Congress will return to work this week for a short session. Topping the agenda is passing spending authority to keep the government running past Oct. 1 and into the next fiscal year. Republican lawmakers say they'll do their part to avoid a replay of last fiscal year's government shutdowns. House Speaker Newt Gingrich says he'd like to wrap things up by the end of the month to give legislators more time to campaign for reelection.

Jury deliberations resumed in the trial of three men charged with plotting to blow up US airplanes. The three are accused of plotting to plant bombs on 12 US airplanes in Asia, and then blow them up over the Pacific to protest US support for Israel. Defendant Ramzi Yousef, who acted as his own attorney, claims the evidence against him was fabricated by the Philippine and Pakistani governments to curry US favor.
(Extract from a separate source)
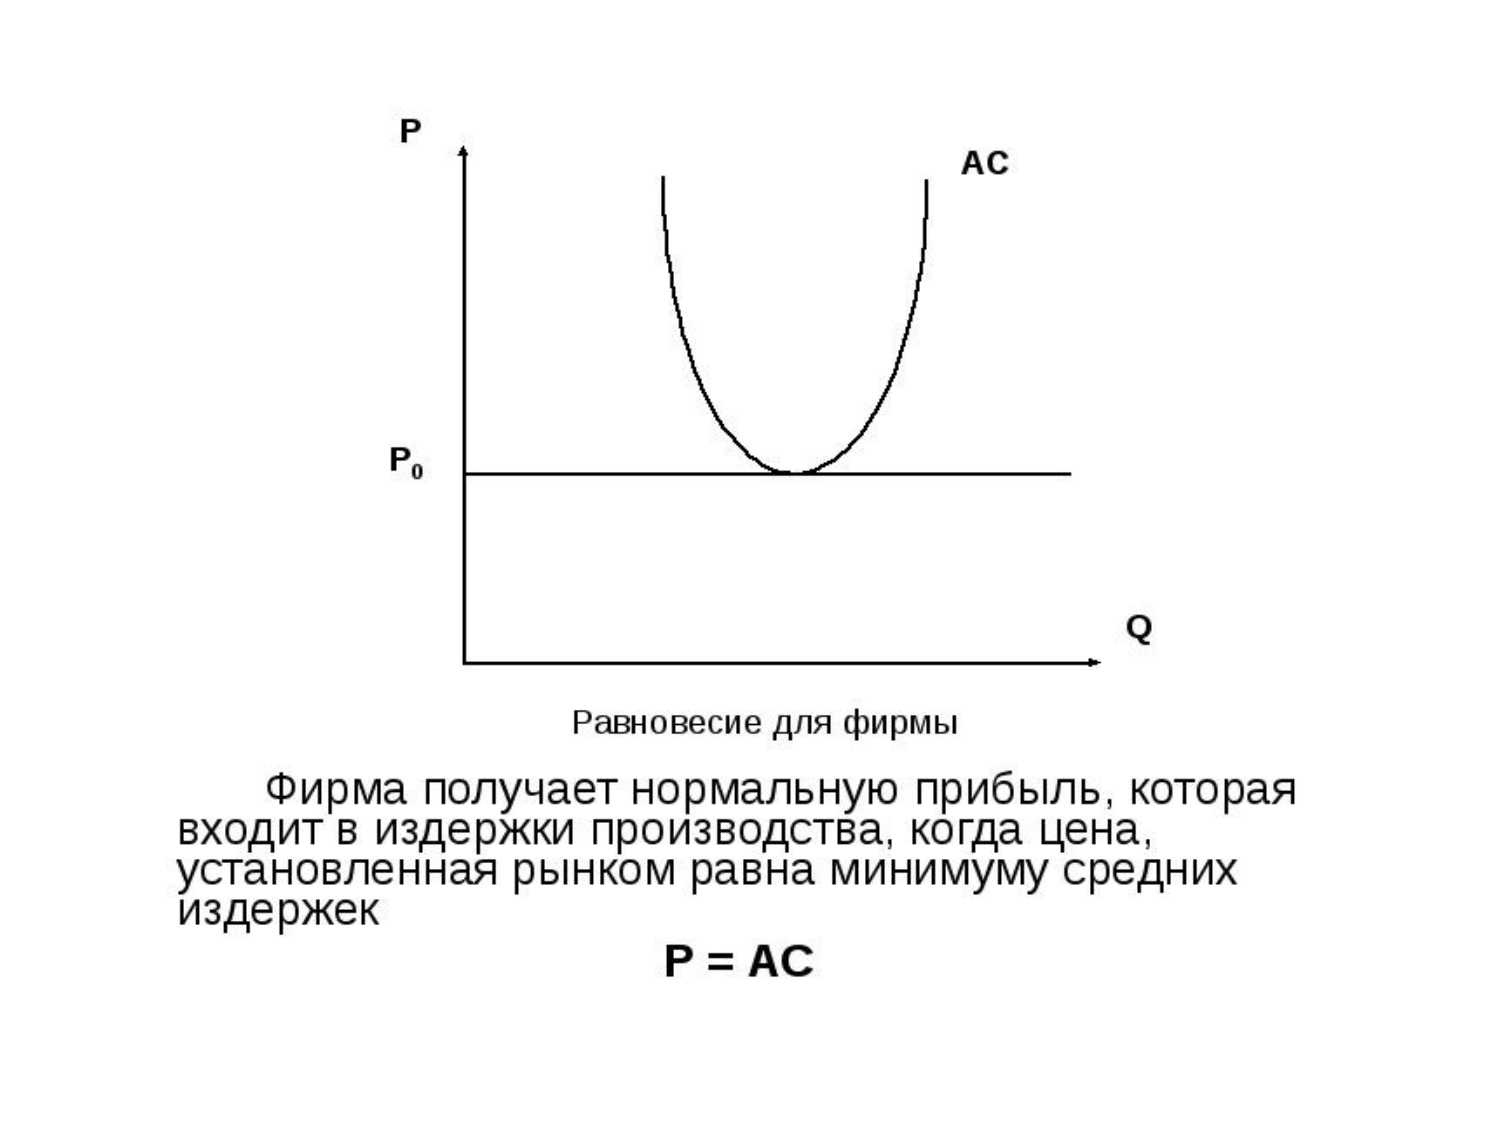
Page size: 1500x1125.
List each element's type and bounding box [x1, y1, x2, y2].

picture [41, 54, 1436, 1059]
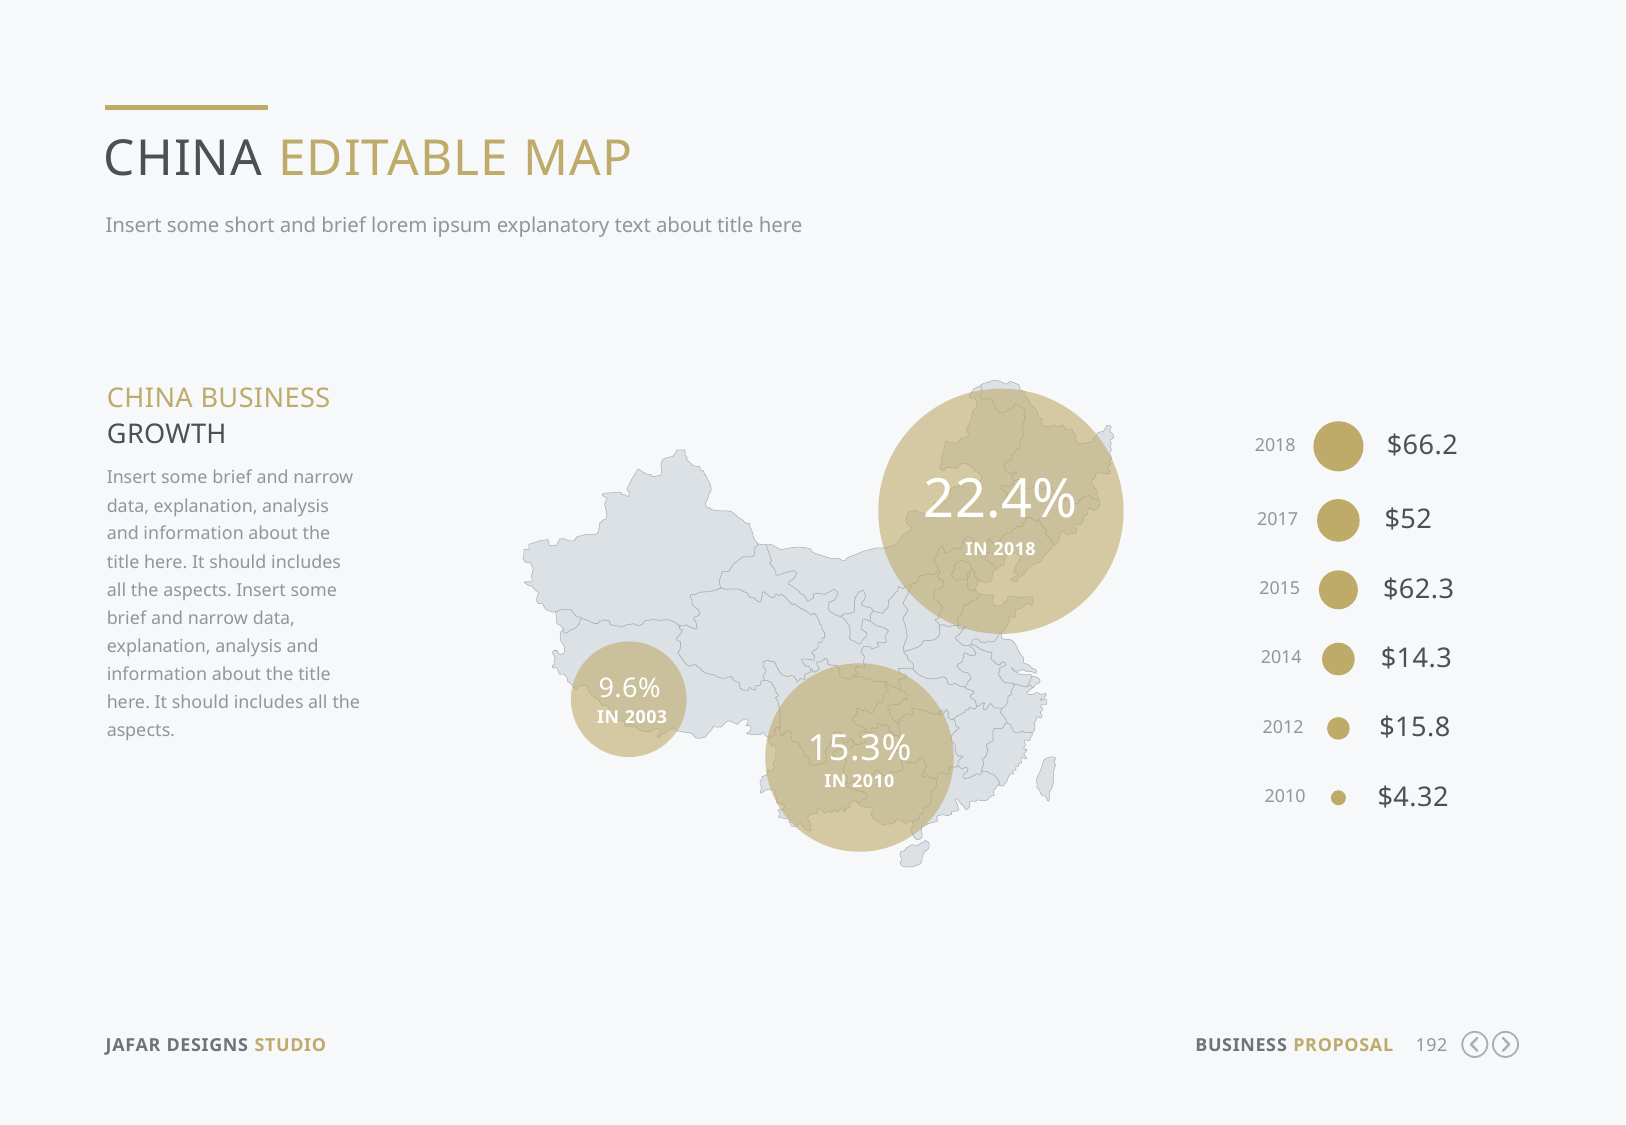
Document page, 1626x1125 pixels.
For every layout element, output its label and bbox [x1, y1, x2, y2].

The lawyers for the other defendants also say their clients were framed. If convicted, the three face life in prison.

Boeing tests indicate an explosion of a center fuel tank wouldn't be enough to down a 747, an investigator in the crash of TWA Flight 800 said. The test results make it less likely that the July crash was an accident. And the top FBI official investigating the crash says he's not telling everything he knows about the crash so as not to "alert potential co-conspirators."

Most Americans favor stiff penalties for drunk driving, according to a Louis Harris poll conducted over Labor Day weekend. Some 91 percent of adults surveyed think teenagers caught driving while intoxicated should have their licenses suspended immediately. And 78 percent oppose lowering the legal drinking age from 21 to 18. Also, two-thirds favor releasing photos of repeat drunken-driving offenders to newspapers and television stations once the suspects had their licenses revoked.
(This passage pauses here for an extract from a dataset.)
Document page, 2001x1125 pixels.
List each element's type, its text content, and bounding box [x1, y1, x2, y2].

Western firefighters declared victory on some wildfires. A blaze near Castaic, Calif., that consumed 21,500 acres has been contained, as well as the last of dozens of Nevada fires that burned more than 300,000 acres. Also, about 500 marines headed to the Oregon fire lines, adding to about 17,000 firefighters battling fires in eight states. More than 5 million acres burned this summer, making this the worst fire season since 1969.
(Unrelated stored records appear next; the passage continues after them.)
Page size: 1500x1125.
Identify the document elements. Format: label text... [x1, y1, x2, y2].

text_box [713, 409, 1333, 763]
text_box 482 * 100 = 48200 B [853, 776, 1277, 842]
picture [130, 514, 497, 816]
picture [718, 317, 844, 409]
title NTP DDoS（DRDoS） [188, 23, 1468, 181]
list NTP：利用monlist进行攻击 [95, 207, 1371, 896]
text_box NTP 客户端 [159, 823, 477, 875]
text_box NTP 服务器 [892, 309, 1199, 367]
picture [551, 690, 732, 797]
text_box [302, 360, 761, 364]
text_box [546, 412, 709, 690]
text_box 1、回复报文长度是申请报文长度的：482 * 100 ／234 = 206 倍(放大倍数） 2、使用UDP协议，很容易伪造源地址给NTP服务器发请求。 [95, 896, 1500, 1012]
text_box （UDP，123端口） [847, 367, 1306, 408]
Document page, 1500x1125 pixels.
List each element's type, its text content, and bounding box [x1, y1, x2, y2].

Argentina's government was to go on trial in Santa Monica, Calif., to face charges that its officials tortured a Jewish man and stole his property. It is the first time a foreign country has been forced to trial in the US on allegations of human rights abuses committed on its own soil.

The Federal Reserve is considering raising interest rates half a percentage point, unless it sees strong indication that the economy is slowing this month, The Wall Street Journal reported. The Fed meets again Sept. 24. Also, stocks opened lower on Tuesday after sagging at the end of last week. The drop was spurred by signs that the economy continues to grow - sparking concerns that interest rates will go up.

Hurricane Fran was heading for the Bahamas, and Floridians were told to brace for its arrival on their coast tomorrow morning. Forecasters say the storm, which boasted winds of 85 m.p.h., could reach Georgia or South Carolina by Friday.

A Tennessee man committed suicide in Detroit in the presence of Jack Kevorkian. Dr. Kevorkian has acknowledged attending 39 deaths since 1990.


Iraqi leader Saddam Hussein said he no longer recognized the no-fly zone and ordered his armed forces to shoot down any enemy plane over Iraqi territory. World opinion was mixed about a US missile attack, launched in retaliation for Iraqi attacks on Kurds. Britain, Germany, and Japan applauded the strike, while France, Russia, China, and many Arab nations were critical. Iraqi officials said five people were killed and 19 others injured. Meanwhile oil prices shot up by $1.50 a barrel, and experts say if tensions continue prices may hit a five-year high.